# brake noise



## my06gto (Dec 3, 2013)

I am looking for some good replacement brake pads and rotors. I used to have an 05 GTO and the brakes squealed on it so I replaced pads and rotors and they still made just as much noise and now I have an 06 and have the same noise. Pads are good I think its just the rotors getting glazed over so I was wondering if anyone has got any ideas to get rid of the noise or some good replacements that wont have the issue?


----------



## Steamwalker (Mar 9, 2012)

Did you bed the brakes properly?


----------



## jpalamar (Jul 22, 2008)

Brakes make noise... especially when you go more aggressive pad combos.


----------



## 2006GOAT_GTO (Aug 7, 2013)

When I replaced my pads and rotors I order EBC Red Stuff pads with the EBC Slotted rotors from CarID. After it was all said and done it came out to $680.00 with shipping. I did all the work myself. Real easy. GREAT stopping power. The performance upgrade from stock was amazing. Highly recommend getting the EBC brakes.


----------



## 2006GOAT_GTO (Aug 7, 2013)

Here's a pic of the brakes when I replaced them

Sent from AutoGuide.com Free App


----------



## Metalman (Feb 28, 2014)

I liked the Dba rotors I bought for my 04. Went with Hawk pads and put some braided lines on too. Big difference.

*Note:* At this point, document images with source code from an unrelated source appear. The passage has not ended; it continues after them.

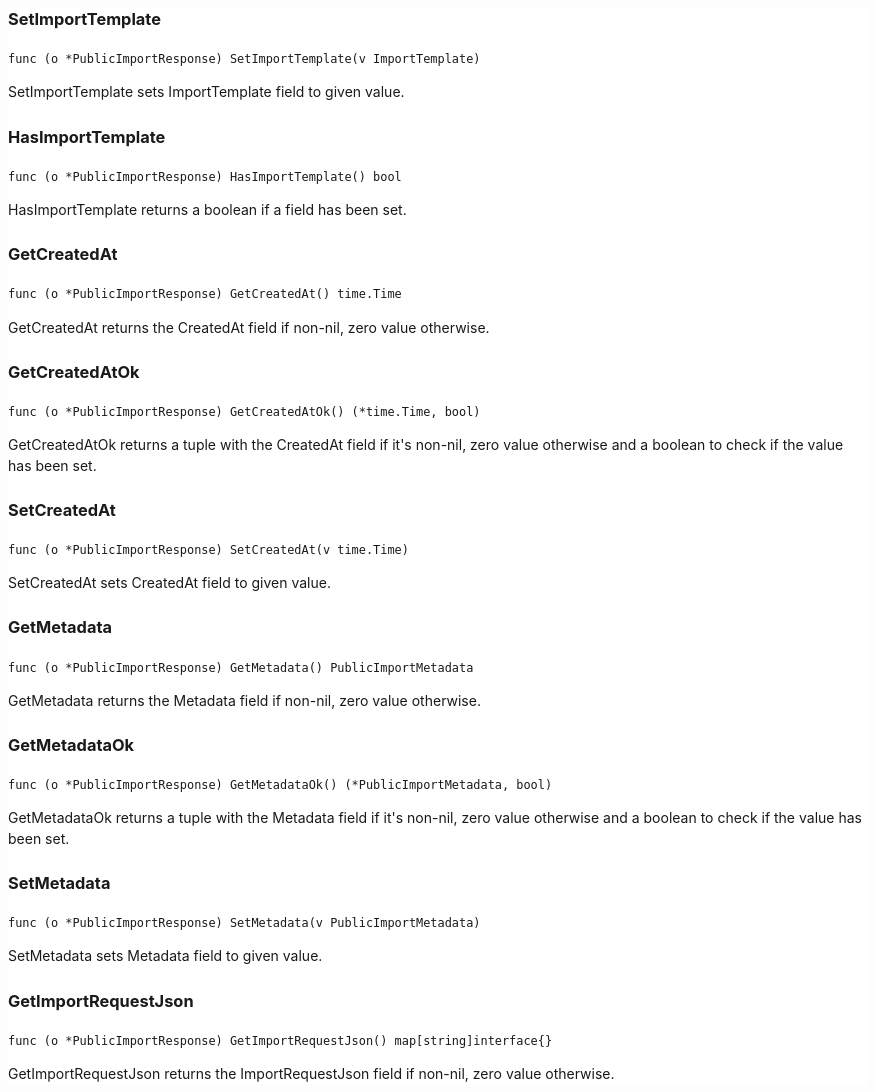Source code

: ### SetImportTemplate

`func (o *PublicImportResponse) SetImportTemplate(v ImportTemplate)`

SetImportTemplate sets ImportTemplate field to given value.

### HasImportTemplate

`func (o *PublicImportResponse) HasImportTemplate() bool`

HasImportTemplate returns a boolean if a field has been set.

### GetCreatedAt

`func (o *PublicImportResponse) GetCreatedAt() time.Time`

GetCreatedAt returns the CreatedAt field if non-nil, zero value otherwise.

### GetCreatedAtOk

`func (o *PublicImportResponse) GetCreatedAtOk() (*time.Time, bool)`

GetCreatedAtOk returns a tuple with the CreatedAt field if it's non-nil, zero value otherwise
and a boolean to check if the value has been set.

### SetCreatedAt

`func (o *PublicImportResponse) SetCreatedAt(v time.Time)`

SetCreatedAt sets CreatedAt field to given value.


### GetMetadata

`func (o *PublicImportResponse) GetMetadata() PublicImportMetadata`

GetMetadata returns the Metadata field if non-nil, zero value otherwise.

### GetMetadataOk

`func (o *PublicImportResponse) GetMetadataOk() (*PublicImportMetadata, bool)`

GetMetadataOk returns a tuple with the Metadata field if it's non-nil, zero value otherwise
and a boolean to check if the value has been set.

### SetMetadata

`func (o *PublicImportResponse) SetMetadata(v PublicImportMetadata)`

SetMetadata sets Metadata field to given value.


### GetImportRequestJson

`func (o *PublicImportResponse) GetImportRequestJson() map[string]interface{}`

GetImportRequestJson returns the ImportRequestJson field if non-nil, zero value otherwise.
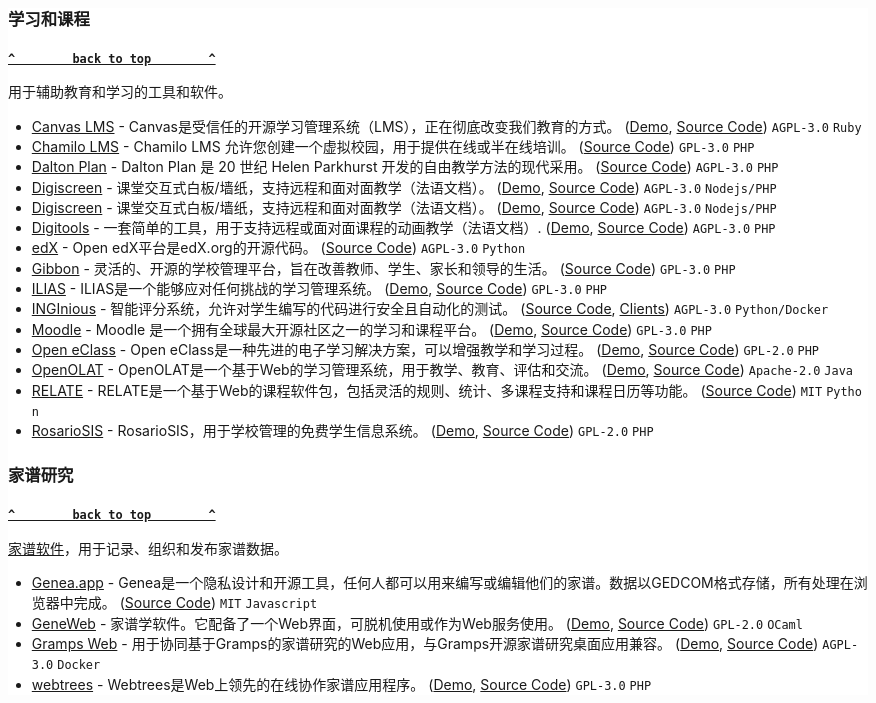 
### 学习和课程

**[`^        back to top        ^`](#Awesome-Selfhosted)**

用于辅助教育和学习的工具和软件。

- [Canvas LMS](https://www.instructure.com/canvas/) - Canvas是受信任的开源学习管理系统（LMS），正在彻底改变我们教育的方式。 ([Demo](https://canvas.instructure.com/register), [Source Code](https://github.com/instructure/canvas-lms)) `AGPL-3.0` `Ruby`
- [Chamilo LMS](https://chamilo.org/) - Chamilo LMS 允许您创建一个虚拟校园，用于提供在线或半在线培训。 ([Source Code](https://github.com/chamilo/chamilo-lms)) `GPL-3.0` `PHP`
- [Dalton Plan](https://daltonplan.com) - Dalton Plan 是 20 世纪 Helen Parkhurst 开发的自由教学方法的现代采用。 ([Source Code](https://git.io/daltonplan)) `AGPL-3.0` `PHP`
- [Digiscreen](https://ladigitale.dev/digiscreen/) - 课堂交互式白板/墙纸，支持远程和面对面教学（法语文档）。 ([Demo](https://ladigitale.dev/digiscreen/), [Source Code](https://codeberg.org/ladigitale/digiscreen)) `AGPL-3.0` `Nodejs/PHP`
- [Digiscreen](https://ladigitale.dev/digiscreen/) - 课堂交互式白板/墙纸，支持远程和面对面教学（法语文档）。 ([Demo](https://ladigitale.dev/digiscreen/), [Source Code](https://codeberg.org/ladigitale/digiscreen)) `AGPL-3.0` `Nodejs/PHP`
- [Digitools](https://ladigitale.dev/digitools) - 一套简单的工具，用于支持远程或面对面课程的动画教学（法语文档）. ([Demo](https://ladigitale.dev/digitools/), [Source Code](https://codeberg.org/ladigitale/digitools)) `AGPL-3.0` `PHP`
- [edX](https://www.edx.org/) - Open edX平台是edX.org的开源代码。 ([Source Code](https://github.com/edx/)) `AGPL-3.0` `Python`
- [Gibbon](https://gibbonedu.org/) - 灵活的、开源的学校管理平台，旨在改善教师、学生、家长和领导的生活。 ([Source Code](https://github.com/GibbonEdu/core)) `GPL-3.0` `PHP`
- [ILIAS](https://www.ilias.de) - ILIAS是一个能够应对任何挑战的学习管理系统。 ([Demo](https://demo.ilias.de), [Source Code](https://github.com/ILIAS-eLearning/ILIAS)) `GPL-3.0` `PHP`
- [INGInious](https://inginious.org/?lang=en) - 智能评分系统，允许对学生编写的代码进行安全且自动化的测试。 ([Source Code](https://github.com/UCL-INGI/INGInious), [Clients](https://github.com/UCL-INGI/INGInious-plugins)) `AGPL-3.0` `Python/Docker`
- [Moodle](https://moodle.org/) - Moodle 是一个拥有全球最大开源社区之一的学习和课程平台。 ([Demo](https://moodle.org/demo/), [Source Code](https://git.moodle.org/gw)) `GPL-3.0` `PHP`
- [Open eClass](https://www.openeclass.org/) - Open eClass是一种先进的电子学习解决方案，可以增强教学和学习过程。 ([Demo](https://demo.openeclass.org/), [Source Code](https://github.com/gunet/openeclass)) `GPL-2.0` `PHP`
- [OpenOLAT](https://www.openolat.com/?lang=en) - OpenOLAT是一个基于Web的学习管理系统，用于教学、教育、评估和交流。 ([Demo](https://learn.olat.com), [Source Code](https://github.com/OpenOLAT/OpenOLAT)) `Apache-2.0` `Java`
- [RELATE](https://documen.tician.de/relate/) - RELATE是一个基于Web的课程软件包，包括灵活的规则、统计、多课程支持和课程日历等功能。 ([Source Code](https://github.com/inducer/relate)) `MIT` `Python`
- [RosarioSIS](https://www.rosariosis.org/) - RosarioSIS，用于学校管理的免费学生信息系统。 ([Demo](https://www.rosariosis.org/demo/), [Source Code](https://gitlab.com/francoisjacquet/rosariosis/)) `GPL-2.0` `PHP`


### 家谱研究

**[`^        back to top        ^`](#Awesome-Selfhosted)**

[家谱软件](https://en.wikipedia.org/wiki/Genealogy_software)，用于记录、组织和发布家谱数据。

- [Genea.app](https://www.genea.app/) - Genea是一个隐私设计和开源工具，任何人都可以用来编写或编辑他们的家谱。数据以GEDCOM格式存储，所有处理在浏览器中完成。 ([Source Code](https://github.com/genea-app/genea-app)) `MIT` `Javascript`
- [GeneWeb](https://geneweb.tuxfamily.org/wiki/GeneWeb) - 家谱学软件。它配备了一个Web界面，可脱机使用或作为Web服务使用。 ([Demo](https://demo.geneweb.tuxfamily.org/gw7/), [Source Code](https://github.com/geneweb/geneweb)) `GPL-2.0` `OCaml`
- [Gramps Web](https://gramps-project.github.io/web/) - 用于协同基于Gramps的家谱研究的Web应用，与Gramps开源家谱研究桌面应用兼容。 ([Demo](https://gramps-project.github.io/web), [Source Code](https://github.com/gramps-project/gramps-webapi)) `AGPL-3.0` `Docker`
- [webtrees](https://www.webtrees.net) - Webtrees是Web上领先的在线协作家谱应用程序。 ([Demo](https://dev.webtrees.net/demo-stable/index.php?ctype=gedcom&ged=demo), [Source Code](https://github.com/fisharebest/webtrees)) `GPL-3.0` `PHP`
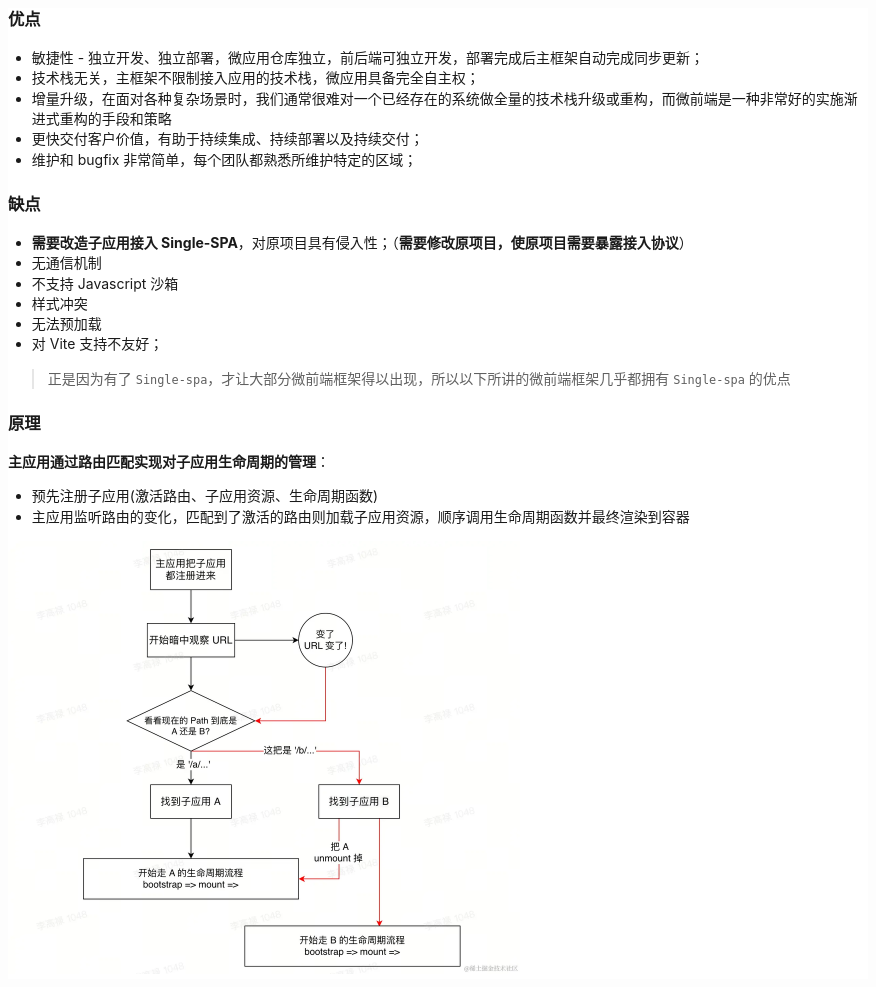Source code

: ### **优点**

- 敏捷性 - 独立开发、独立部署，微应用仓库独立，前后端可独立开发，部署完成后主框架自动完成同步更新；
- 技术栈无关，主框架不限制接入应用的技术栈，微应用具备完全自主权；
- 增量升级，在面对各种复杂场景时，我们通常很难对一个已经存在的系统做全量的技术栈升级或重构，而微前端是一种非常好的实施渐进式重构的手段和策略
- 更快交付客户价值，有助于持续集成、持续部署以及持续交付；
- 维护和 bugfix 非常简单，每个团队都熟悉所维护特定的区域；

### **缺点**

- **需要改造子应用接入 Single-SPA**，对原项目具有侵入性；（**需要修改原项目，使原项目需要暴露接入协议**）
- 无通信机制
- 不支持 Javascript 沙箱
- 样式冲突
- 无法预加载
- 对 Vite 支持不友好；

> 正是因为有了 `Single-spa`，才让大部分微前端框架得以出现，所以以下所讲的微前端框架几乎都拥有 `Single-spa` 的优点



### 原理

**主应用通过路由匹配实现对子应用生命周期的管理**：

- 预先注册子应用(激活路由、子应用资源、生命周期函数)
- 主应用监听路由的变化，匹配到了激活的路由则加载子应用资源，顺序调用生命周期函数并最终渲染到容器

<img src="../images/single-spa原理.png" style="zoom:50%;" />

Sent from AutoGuide.com Free App


----------



## Deltoid04 (May 27, 2012)

Agreed, drilled and slotted rotors with ceramic pads can't be beat!


----------



## PontiAC27 (Dec 21, 2020)

I'd be replacing pads for my GTO and based from what I read here the C5 pads are an exact fit for a GTO. I did my own research and found a review of power stop carbon ceramic pads Z26 linked here. Has anyone had any experience with it as I'm leaning on ordering via Amazon. My concerns are the brake noise and dust coating my rims. I would definitely want out any feedback about it.


----------